“The police,” Nick continues, “then started moving the onlookers, including myself, down the street, telling us that we would all be arrested if we refused to move. A large bald-headed policeman from an NYPD ant-terror unit told me that if I did not move I would be arrested.”

Nick told him that he lived on this street and wanted to walk the opposite direction to his apartment. The anti-terror unit enforcer told Nick if he didn’t move, he’d be arrested.

But wait, as a second cop moved purposely toward Nick, the first one waved him off, pointing to my son and saying he was just a “victim of circumstance.”

Nick, however, decided not to get shoved into a cell—and what would happen to our innocent dog, Lulu?—and while being herded down our street by the first cop, he caught sight of a “plain clothes officer walking behind the bald officer with a video camera. This was just one of at least two plain clothes officers who were doing nothing but filming the protesters—as well as anyone on the street just looking at the protest.”

Fellow New Yorkers, let this be a warning to you: When you see demonstrators being orange-netted by Ray Kelly’s police on your street, scurry right home and don’t go out again until the coast is clear for the First Amendment!

More from Nick: “Many of the NYPD officers on the scene were wearing NYPD TARU insignia. TARU stands for the Technical Assistance Response Unit. TARU is the NYPD intelligence surveillance unit. They are the ones who take videos of protestors and download the images into a database that can be used to track a protestor's activity.”

My fellow New Yorkers, pay attention to this: “This is done with the help of highly sophisticated facial recognition software funded by Federal spy agencies including the NSA [the utterly omnivorous National Security Agency], the CIA, and DARPA. TARU's past surveillance activities have been covered by the Village Voice.” 

So there was Nick, wholly unaware that his face was being memorialized in a network tracking the protest history of persons caught in the protest—or just observing it.

Nick has shown me a range of evidentiary videos on the Web, including those by the overall protest organizer, Occupy Wall Street, on YouTube. Also, Ed Pilkington (“Wall Street Protests Reveal Slice of America’s Barely Tame Brutality,” CommonDreams.org, September 27) adds: “It’s the officers’ insouciance that is most shocking.
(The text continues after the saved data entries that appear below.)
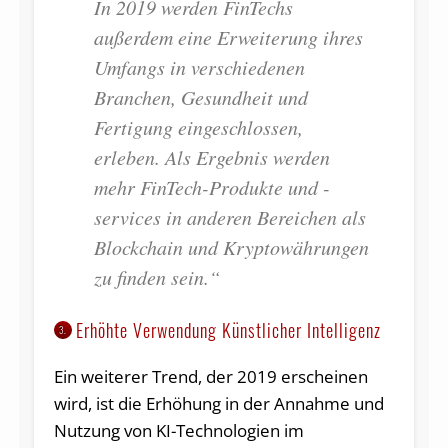
In 2019 werden FinTechs
außerdem eine Erweiterung ihres
Umfangs in verschiedenen
Branchen, Gesundheit und
Fertigung eingeschlossen,
erleben. Als Ergebnis werden
mehr FinTech-Produkte und -
services in anderen Bereichen als
Blockchain und Kryptowährungen
zu finden sein.“
Erhöhte Verwendung Künstlicher Intelligenz
3.
Ein weiterer Trend, der 2019 erscheinen
wird, ist die Erhöhung in der Annahme und
Nutzung von KI-Technologien im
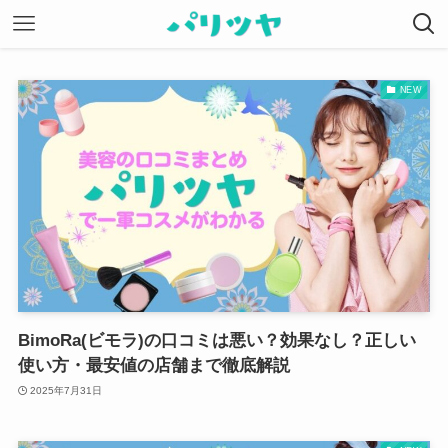
NEW
BimoRa(ビモラ)の口コミは悪い？効果なし？正しい
使い方・最安値の店舗まで徹底解説
2025年7月31日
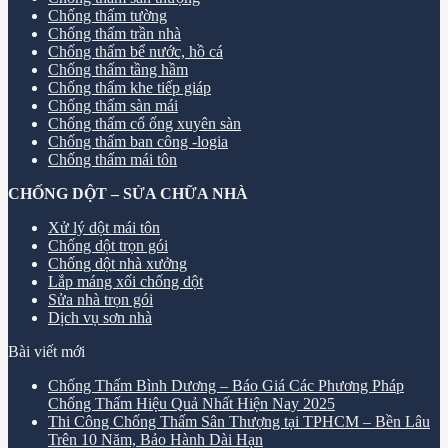
Chống thấm tường
Chống thấm trần nhà
Chống thấm bể nước, hồ cá
Chống thấm tầng hầm
Chống thấm khe tiếp giáp
Chống thấm sàn mái
Chống thấm cổ ống xuyên sàn
Chống thấm ban công -logia
Chống thấm mái tôn
CHỐNG DỘT – SỬA CHỮA NHÀ
Xử lý dột mái tôn
Chống dột trọn gói
Chống dột nhà xưởng
Lắp máng xối chống dột
Sửa nhà trọn gói
Dịch vụ sơn nhà
Bài viết mới
Chống Thấm Bình Dương – Báo Giá Các Phương Pháp
Chống Thấm Hiệu Quả Nhất Hiện Nay 2025
Thi Công Chống Thấm Sân Thượng tại TPHCM – Bền Lâu
Trên 10 Năm, Bảo Hành Dài Hạn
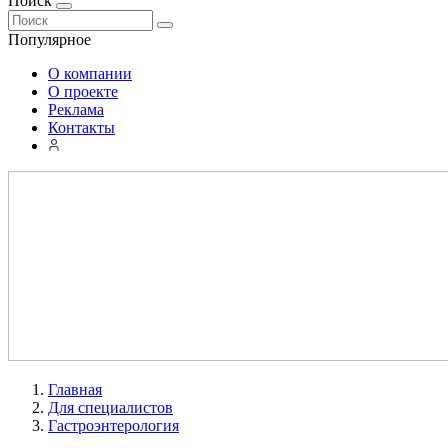
Поиск
Популярное
О компании
О проекте
Реклама
Контакты
Главная
Для специалистов
Гастроэнтерология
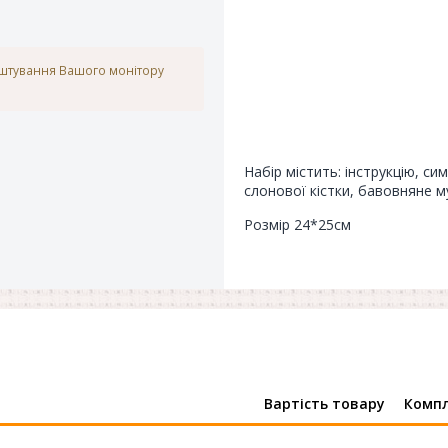
аштування Вашого монітору
Набір містить: інструкцію, си
слонової кістки, бавовняне м
Розмір 24*25см
Вартість товару
Компл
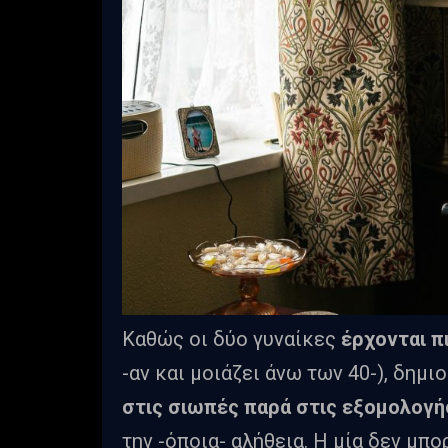
Καθώς οι δύο γυναίκες
έρχονται π
-αν και μοιάζει άνω των 40-), δημι
στις σιωπές παρά στις εξομολογή
την -όποια- αλήθεια. Η μία δεν μπ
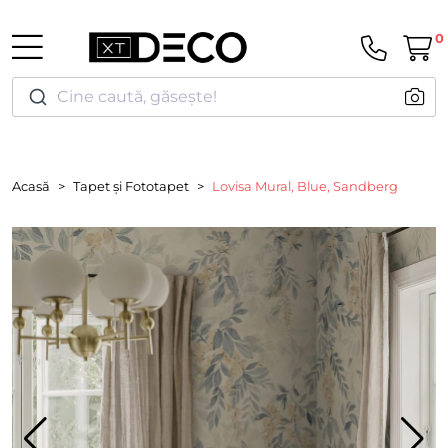
0
Cine caută, găsește!
Acasă
Tapet și Fototapet
Lovisa Mural, Blue, Sandberg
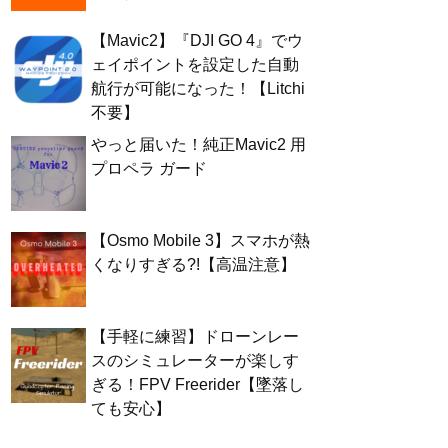
【Mavic2】『DJI GO 4』でウ
ェイポイントを設定した自動
航行が可能になった！【Litchi
不要】
やっと届いた！純正Mavic2 用
プロペラ ガード
【Osmo Mobile 3】スマホが熱
くなりすぎる?!【高温注意】
【手軽に練習】ドローンレー
スのシミュレーターが楽しす
ぎる！FPV Freerider【墜落し
ても安心】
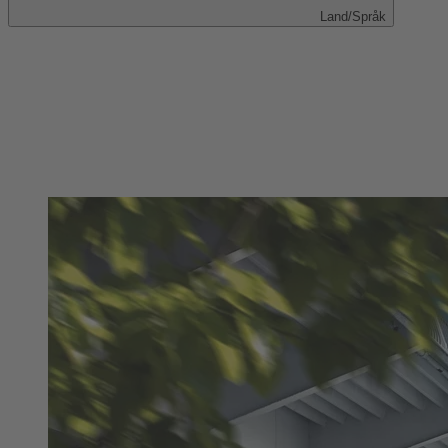
Land/Språk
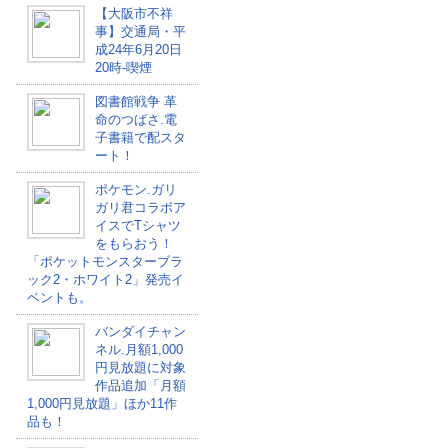
【大阪市不祥
事】交通局・平
成24年6月20日
20時-喫煙
図書館戦争 革
命のつばさ.電
子書籍で配スタ
ート！
ポケモン.ガリ
ガリ君コラボア
イスでTシャツ
をもらおう！
「ポケットモンスターブラ
ック2・ホワイト2」発売イ
ベントも。
バンダイチャン
ネル.月額1,000
円見放題に対象
作品追加「月額
1,000円見放題」ほか11作
品も！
They engage the pepper spray as if they were handing out parking tickets and just as calmly walk away.”

In my next column, I’ll focus on what must and can be done about this culture of police abuse permitted under Kelly. As Wiljago Cook of Oakland, California—a protester since the first day of Occupy Wall Street—said, “Police brutality wasn’t ever really on my agenda, but my eyes have been opened” (Washington Post, October 3).

Occupy Wall Street has expanded to cities across the nation—with clamorous rhetoric but with hardly any specific real-life changes demanded in how to make Congress and the executive branch restore this to a self-governing constitutional country—attention to NYPD’s lawlessness has faded.

Going up Fifth and Park avenues while chanting: “Hey! You millionaire! Pay your fair share!” doesn’t bring the hordes of America’s jobless any change they can believe in.

Did you know, as the Voice reported on April 16, that the NYPD “has a $20 million payroll of cops who don’t work because they have ‘killed or assaulted people, violated civil rights, beat up their wives or girlfriends, driven drunk or hurt bystanders,’ according to a report by the New York Post.” It’s dubbed the “rubber-gun room.”

And did you also know—reported on WNYC on June 13—“Last year, the city paid a historic $136 million to settle claims against the NYPD. More than 40 percent of these settlements stemmed from civil rights claims or things like excessive force and false arrest”?

Have you heard our lordly mayor say anything about that?

Peter Vallone, chair of the City Council Public Safety division, has proposed legislation (WNYC, June 13) that “would bring more transparency and accountability to the whole police tort claim process.”

Vallone is usually a strong supporter of the NYPD, but his eyes have also been opened over time, and so his bill “would require that the city’s lawyers disclose to the City Council specifics on all settlements reached on behalf of the NYPD including the precincts and officers involved.” It should also include the NYPD “white shirts”: lieutenants, captains, and inspectors who bullied some of the Occupy Wall Street protesters.

What has happened to that bill? In any case, the New York Civil Liberties Union, whose eyes are never closed to this NYPD culture, has outlined “what a good oversight system of the police department would look like. We think,” says the NYCLU, “the Vallone bill is a good start, but it’s not enough.”

The public will be encouraged to join in with recommendations, including the huge number of New Yorkers over the years who have been stopped and frisked. And not only them. Commissioner Kelly is certainly welcome to participate. But the mayor’s too busy screwing up the traffic with bicycle lanes.